The subsidiary was fighting its instincts under both chief executive Paul Otellini, who was in charge when it was acquired, and Brian Krzanich, who was chief executive when the sale was announced in April. Wind River—which holds more than 20- and 50-percent market share in commercial real-time operating systems and embedded Linux, respectively—was only integrated into Intel’s Internet of Things group in 2016.

Now Wind River more breathing room to grow and reinvest in product development. “We can focus tighter around what we know and what we know well,” Douglas said, adding that it will continue to collaborate with Intel. When the deal was announced, Tom Lantzsch, Intel’s senior vice president of the Internet of Things group, said “Wind River will remain an important ecosystem partner.” The financial terms were not disclosed.

As an independent company, Wind River can also make more aggressive deals. When Intel could put “an investment dollar in silicon versus an investment dollar in our commercial operations, silicon was going to win out every time,” Douglas told Electronic Design. Without going into detail about possible targets, he said that “we were exceedingly limited in what kind of deals were could consider.”

Douglas likens what will happen in factories to what has happened in software-defined networking. The telecom industry is shifting over to “white box” switches that run on off-the-shelf processors and customers can alter after installing them in data centers. That has tightened the screws on networking companies like Cisco and Juniper Networks, which depend on “black box” hardware paired with their custom software.

Vendors of industrial control hardware need to follow the same “white box” route so that customers “can constantly alter the infrastructure at a factory and improve it over time rather than just hope it doesn’t break,” Douglas told Electronic Design. Bonus points: security patches can be installed and reinstalled over the lifetime of a factory machine or connected vehicle.

Douglas firmly believes that current safety standards for factory robots and automatic emergency car brakes aren’t anywhere they need to be with security.
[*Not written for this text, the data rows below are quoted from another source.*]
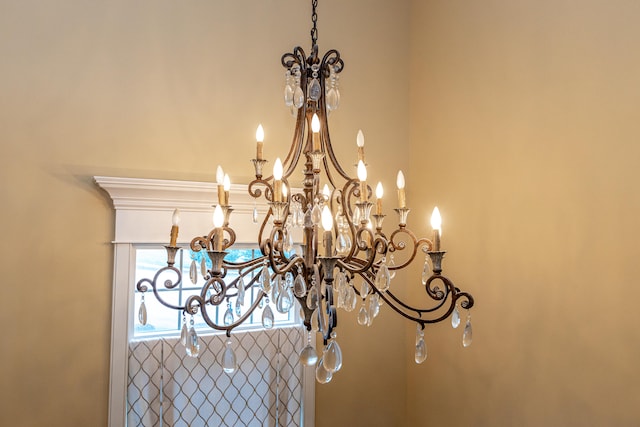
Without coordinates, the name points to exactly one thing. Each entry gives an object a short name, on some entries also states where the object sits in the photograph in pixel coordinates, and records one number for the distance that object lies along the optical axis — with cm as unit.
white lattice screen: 185
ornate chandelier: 97
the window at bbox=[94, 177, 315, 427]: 180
The number of Wind River customers concerned about security has “radically amplified” in recent years. “You can’t be safe if you’re not secure, and you can’t be secure if you’re not safe,” he added.
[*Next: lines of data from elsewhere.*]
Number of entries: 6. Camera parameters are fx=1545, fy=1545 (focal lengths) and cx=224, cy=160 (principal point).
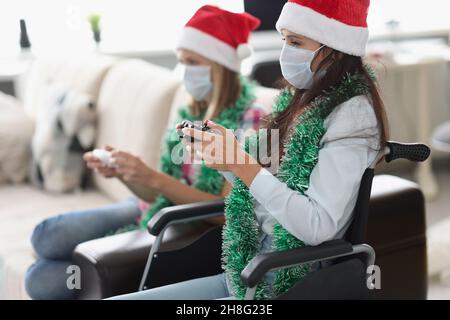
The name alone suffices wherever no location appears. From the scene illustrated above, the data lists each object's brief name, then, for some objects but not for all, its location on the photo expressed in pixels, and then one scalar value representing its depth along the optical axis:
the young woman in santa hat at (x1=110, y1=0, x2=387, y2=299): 2.87
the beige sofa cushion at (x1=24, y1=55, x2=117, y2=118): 6.07
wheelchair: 2.83
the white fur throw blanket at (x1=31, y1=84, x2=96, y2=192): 5.72
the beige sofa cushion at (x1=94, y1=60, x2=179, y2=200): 5.16
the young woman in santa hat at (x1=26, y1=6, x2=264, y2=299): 4.08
Other challenges could be more persistent. One major question is whether the industrial sector can attract enough programmers to support billions of connected devices in factories. “The overwhelming majority are optimizing code for hardware or writing control algorithms today,” Douglas told Electronic Design. “[The industry] will significantly need to add folks that can write applications and services, as well as develop machine learning algorithms.”